Mars landing LIVE: Follow the latest news from NASA’s Perseverance rover landing today
4.30pm update: NASA warns the hardest part is yet to come
Due to the 11 minutes it takes signals from Perseverance to travel back from Mars to Earth, the craft is going in without human interference.
This means the feat needs to be achieved through pre-programming.
Perseverance is currently travelling at more than 47,000 miles per hour.
However, it has been programmed to “slam the breaks” as it cuts its speed in half in just a matter of minutes.
The official Perseverance Twitter account said: “Today’s the day. Trip to Mars, 99.9 percent complete.
“The most dangerous part comes last: the final seven minutes.”
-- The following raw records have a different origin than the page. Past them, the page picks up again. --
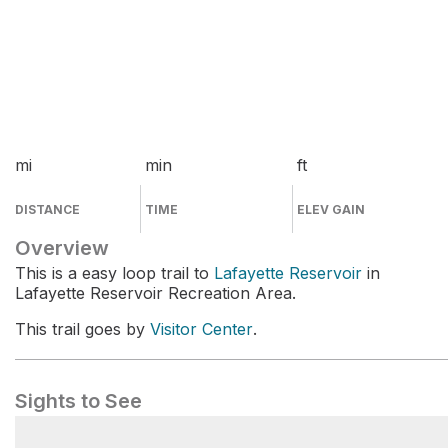
mi
min
ft
DISTANCE
TIME
ELEV GAIN
Overview
This is a easy loop trail to
Lafayette Reservoir
in
Lafayette Reservoir Recreation Area.
This trail goes by
Visitor Center
.
Sights to See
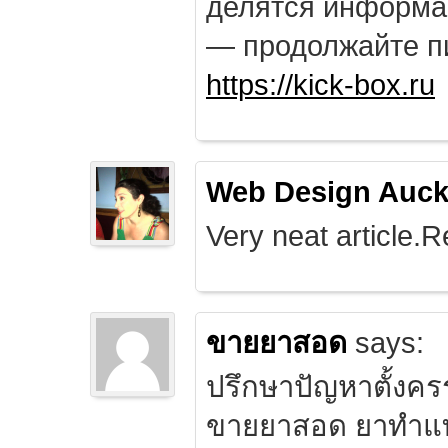
делятся информа
— продолжайте п
https://kick-box.ru
Web Design Auck
Very neat article.R
ขายยาสอด
says:
ปรึกษาปัญหาตั้งคร
ขายยาสอด ยาทำแท้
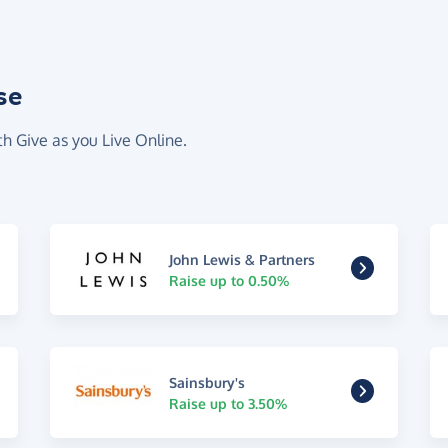
se
th Give as you Live Online.
John Lewis & Partners
Raise up to 0.50%
Sainsbury's
Raise up to 3.50%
Mars landing live: Brian Cox tweeted about the exciting Mars mission
4pm update: Perseverance braces for ‘unbearable landing sequence
It will take NASA’s Mars rover about seven minutes to descend through the Red Planet’s atmosphere.
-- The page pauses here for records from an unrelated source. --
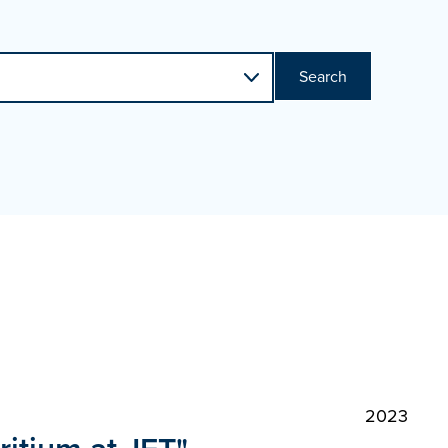
Search
2023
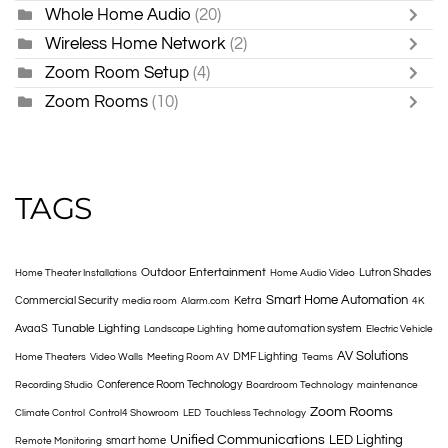
Whole Home Audio
(20)
Wireless Home Network
(2)
Zoom Room Setup
(4)
Zoom Rooms
(10)
TAGS
Outdoor Entertainment
Lutron Shades
Home Theater Installations
Home Audio Video
Smart Home Automation
Commercial Security
Ketra
media room
Alarm.com
4K
Tunable Lighting
AvaaS
home automation system
Landscape Lighting
Electric Vehicle
AV Solutions
DMF Lighting
Home Theaters
Video Walls
Meeting Room AV
Teams
Conference Room Technology
Recording Studio
Boardroom Technology
maintenance
Zoom Rooms
Climate Control
Control4 Showroom
LED
Touchless Technology
Unified Communications
LED Lighting
smart home
Remote Monitoring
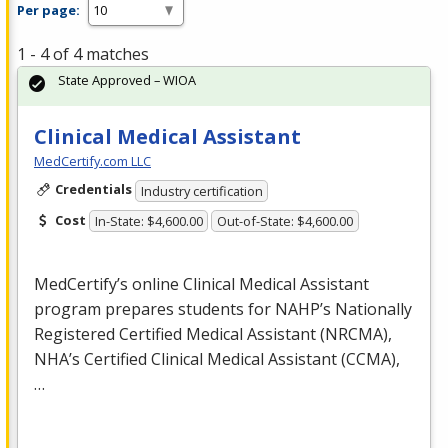
Per page:
1 - 4 of 4 matches
State Approved – WIOA
Clinical Medical Assistant
MedCertify.com LLC
Credentials
Industry certification
Cost
In-State: $4,600.00
Out-of-State: $4,600.00
MedCertify’s online Clinical Medical Assistant
program prepares students for NAHP’s Nationally
Registered Certified Medical Assistant (
NRCMA
),
NHA’s Certified Clinical Medical Assistant (
CCMA
),
…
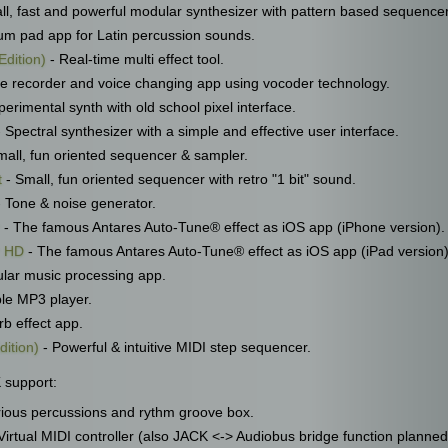
ll, fast and powerful modular synthesizer with pattern based sequencer
um pad app for Latin percussion sounds.
Edition)
- Real-time multi effect tool.
ce recorder and voice changing app using vocoder technology.
erimental synth with old school pixel interface.
 Spectral synthesizer with a simple and effective user interface.
mall, fun oriented sequencer & sampler.
t
- Small, fun oriented sequencer with retro "1 bit" sound.
 Tone & noise generator.
- The famous Antares Auto-Tune® effect as iOS app (iPhone version).
r HD
- The famous Antares Auto-Tune® effect as iOS app (iPad version)
lar music processing app.
ple MP3 player.
b effect app.
dition)
- Powerful & intuitive MIDI step sequencer.
 support:
ious percussions and rythm groove box.
Virtual MIDI controller (also JACK <-> Audiobus bridge function planned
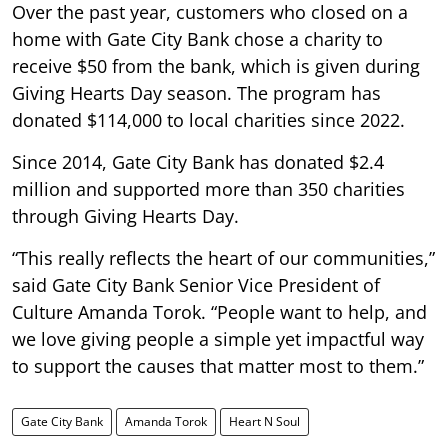
Over the past year, customers who closed on a
home with Gate City Bank chose a charity to
receive $50 from the bank, which is given during
Giving Hearts Day season. The program has
donated $114,000 to local charities since 2022.
Since 2014, Gate City Bank has donated $2.4
million and supported more than 350 charities
through Giving Hearts Day.
“This really reflects the heart of our communities,”
said Gate City Bank Senior Vice President of
Culture Amanda Torok. “People want to help, and
we love giving people a simple yet impactful way
to support the causes that matter most to them.”
Gate City Bank
Amanda Torok
Heart N Soul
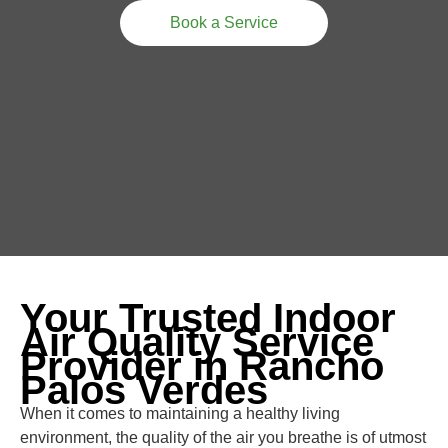
Book a Service
Your Trusted Indoor
Air Quality Service
Provider in Rancho
Palos Verdes
When it comes to maintaining a healthy living
environment, the quality of the air you breathe is of utmost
During this sequence, Perseverance will act autonomously and without interference from the outside world.
TV scientist and particle physicist Brian Cox wished the rover good luck but said it will be a white-knuckle experience.
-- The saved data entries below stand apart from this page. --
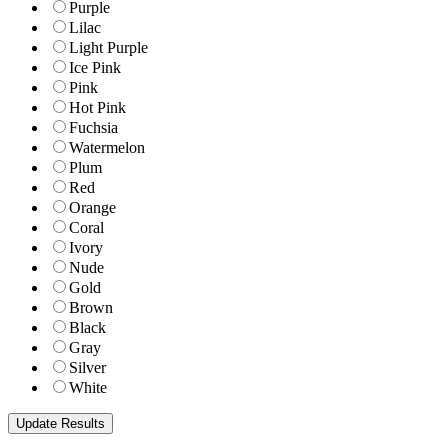
Purple
Lilac
Light Purple
Ice Pink
Pink
Hot Pink
Fuchsia
Watermelon
Plum
Red
Orange
Coral
Ivory
Nude
Gold
Brown
Black
Gray
Silver
White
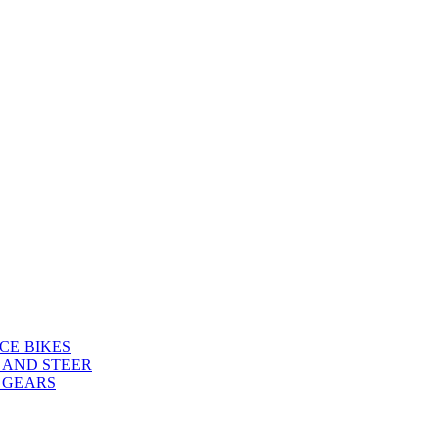
CE BIKES
 AND STEER
 GEARS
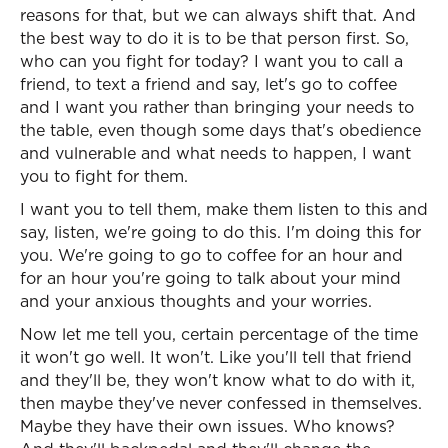
reasons for that, but we can always shift that. And
the best way to do it is to be that person first. So,
who can you fight for today? I want you to call a
friend, to text a friend and say, let's go to coffee
and I want you rather than bringing your needs to
the table, even though some days that's obedience
and vulnerable and what needs to happen, I want
you to fight for them.
I want you to tell them, make them listen to this and
say, listen, we're going to do this. I'm doing this for
you. We're going to go to coffee for an hour and
for an hour you're going to talk about your mind
and your anxious thoughts and your worries.
Now let me tell you, certain percentage of the time
it won't go well. It won't. Like you'll tell that friend
and they'll be, they won't know what to do with it,
then maybe they've never confessed in themselves.
Maybe they have their own issues. Who knows?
He tweeted: “This will be magnificent and absolutely unbearable to watch as always ….. ! Good luck @NASAPersevere!”
Others have also shared their excitement about the Mars landing on social media.
One person tweeted: “Planning a day that includes supervising my third-grader’s zoom lessons, catching up on grading, giving a midterm exam, reading 40 applications for a hiring committee, attending two Zoom meetings, and watching the Mars Rover landing. #MarsPerseverance”
A second person said: “Godspeed to NASA’s Perseverance Mars rover.”
Mars Perseverance facts sheet: Facts about NASA’s rover
Mars landing live: The landing sequence is known as the ‘seven minutes of terror’
Perseverance will answer the most exciting of questions – are we alone?
The primary goal of the Mars landing is to explore Jezero Crater for evidence of ancient alien life.
Perseverance will collect and analyse rock samples for chemical biomarkers – potential signs life once existed in the crater.
Scientists believe Jezero once flowed with water when Mars resembled a young Earth some 4 billion years ago.
If water was present on the surface, it stands to reason so was simple, microbial life.
Hannah Barnyard, an astronomer at the Royal Observatory Greenwich in London, told Express.co.uk: “The question of is there any other life in the Universe is one that excited most people.
“If there is evidence to suggest life once existed on our next-door neighbour, it indicates life may be prevalent throughout the Universe.
“The discovery of life on another planet would not only change the scientific community but would impact the entire global consciousness as we comprehend the fact that we are not alone.”
Jezero crater: Where Perseverance will search for alien life
The NASA rover will land inside of ancient lakebed and impact crater called Jezero.
The crater was selected by NASA’s scientists because it once flowed with water and was the site of an ancient river delta.
Jezero was selected from among 60 other candidate locations on Mars.
NASA said: “After the exhaustive five-year study of potential sites, each with its own unique characteristics and appeal, Jezero rose to the top.”
Jezero measures about 28 miles across and sits on the western edge of the Isidis Planitia plain.
The features are located just north of the Martian equator.
Perseverance will land about 2,300 miles away from where Curiosity touched down in 2012, in the Gale Crater.